# dent magic any good?



## welsh-andy (May 9, 2007)

got a small golfball size dent in rear quarter and a nasty scuff on rear bumper, thats showing primer, dent magic quoted me around £200 for painless dent removal and respray rear bumper. but after last experience with bodywork repair, want to check they ok


----------



## Ti22 (Mar 24, 2009)

They are a franchise, so depends on how good the franchisee is.
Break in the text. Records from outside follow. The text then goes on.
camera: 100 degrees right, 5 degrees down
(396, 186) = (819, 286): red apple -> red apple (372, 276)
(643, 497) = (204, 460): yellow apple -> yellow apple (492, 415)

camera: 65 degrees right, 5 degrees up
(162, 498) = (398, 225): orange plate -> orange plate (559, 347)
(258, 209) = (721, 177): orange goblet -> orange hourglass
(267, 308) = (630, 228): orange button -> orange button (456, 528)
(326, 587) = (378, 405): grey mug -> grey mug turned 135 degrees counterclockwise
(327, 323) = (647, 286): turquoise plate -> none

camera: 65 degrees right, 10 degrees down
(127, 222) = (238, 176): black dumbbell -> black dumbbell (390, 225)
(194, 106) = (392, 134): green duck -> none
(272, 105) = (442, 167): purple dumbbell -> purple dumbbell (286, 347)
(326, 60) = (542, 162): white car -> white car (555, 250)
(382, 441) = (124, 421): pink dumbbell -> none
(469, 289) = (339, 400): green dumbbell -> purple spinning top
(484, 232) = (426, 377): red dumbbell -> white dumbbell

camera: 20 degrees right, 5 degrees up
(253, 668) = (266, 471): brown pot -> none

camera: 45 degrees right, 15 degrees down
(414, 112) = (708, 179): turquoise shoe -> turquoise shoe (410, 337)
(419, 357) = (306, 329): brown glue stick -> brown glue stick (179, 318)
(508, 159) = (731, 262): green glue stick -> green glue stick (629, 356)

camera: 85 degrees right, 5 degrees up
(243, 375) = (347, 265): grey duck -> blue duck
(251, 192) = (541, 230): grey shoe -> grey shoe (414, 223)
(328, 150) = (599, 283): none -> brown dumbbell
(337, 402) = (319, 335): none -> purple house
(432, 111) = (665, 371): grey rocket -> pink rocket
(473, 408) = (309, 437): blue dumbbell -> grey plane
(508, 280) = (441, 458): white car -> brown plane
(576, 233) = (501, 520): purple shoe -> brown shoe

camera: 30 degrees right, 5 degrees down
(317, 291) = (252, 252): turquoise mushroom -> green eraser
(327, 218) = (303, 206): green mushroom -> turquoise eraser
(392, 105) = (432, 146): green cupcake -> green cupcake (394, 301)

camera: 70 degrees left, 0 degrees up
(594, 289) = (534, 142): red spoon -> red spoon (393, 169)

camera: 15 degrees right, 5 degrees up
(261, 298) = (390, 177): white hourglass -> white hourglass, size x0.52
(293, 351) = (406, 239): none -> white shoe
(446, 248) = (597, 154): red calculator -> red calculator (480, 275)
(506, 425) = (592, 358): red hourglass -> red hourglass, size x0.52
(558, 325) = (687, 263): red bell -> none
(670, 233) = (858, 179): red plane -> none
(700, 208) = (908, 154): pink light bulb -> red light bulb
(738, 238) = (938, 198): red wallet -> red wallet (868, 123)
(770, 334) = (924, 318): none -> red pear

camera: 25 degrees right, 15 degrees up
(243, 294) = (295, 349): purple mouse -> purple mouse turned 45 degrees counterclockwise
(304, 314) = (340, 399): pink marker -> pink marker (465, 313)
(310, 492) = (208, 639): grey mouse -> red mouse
The dentman I use is from dent magic, but comes from bristol. Can work magic!


----------



## welsh-andy (May 9, 2007)

supposed to be decent as i know the boys from vauxhall newport, and they recommended them. hopefully they ok, unless find a decent bodyshop that can do a quick turn around as only get a monday and tues off a wk,lol


----------



## Kriminal (Jan 11, 2007)

Ti22 said:


> They are a franchise, so depends on how good the franchisee is.
> 
> The dentman I use is from dent magic, but comes from bristol. Can work magic!


^ I used Jamie at Dent Magic Bristol last year after finding a thick piece of tarmac had flipped up onto the roof of the A3.....he's a miracle worker :thumb:


----------



## Smudge (Jun 27, 2006)

Check these guys out ---- http://www.wallsautospray.co.uk

Done a load of work for me and my mates. Top guys and are very very good, Im fussy but they out do me lol. Can't recommend them highly enough!!!!!!!

Smudge


----------



## p1tse (Feb 4, 2007)

welsh-andy said:


> got a small golfball size dent in rear quarter and a nasty scuff on rear bumper, thats showing primer, dent magic quoted me around £200 for painless dent removal and respray rear bumper. but after last experience with bodywork repair, want to check they ok


I was recently quoted z£160+vat for bumper taken off and redone and resprayed


----------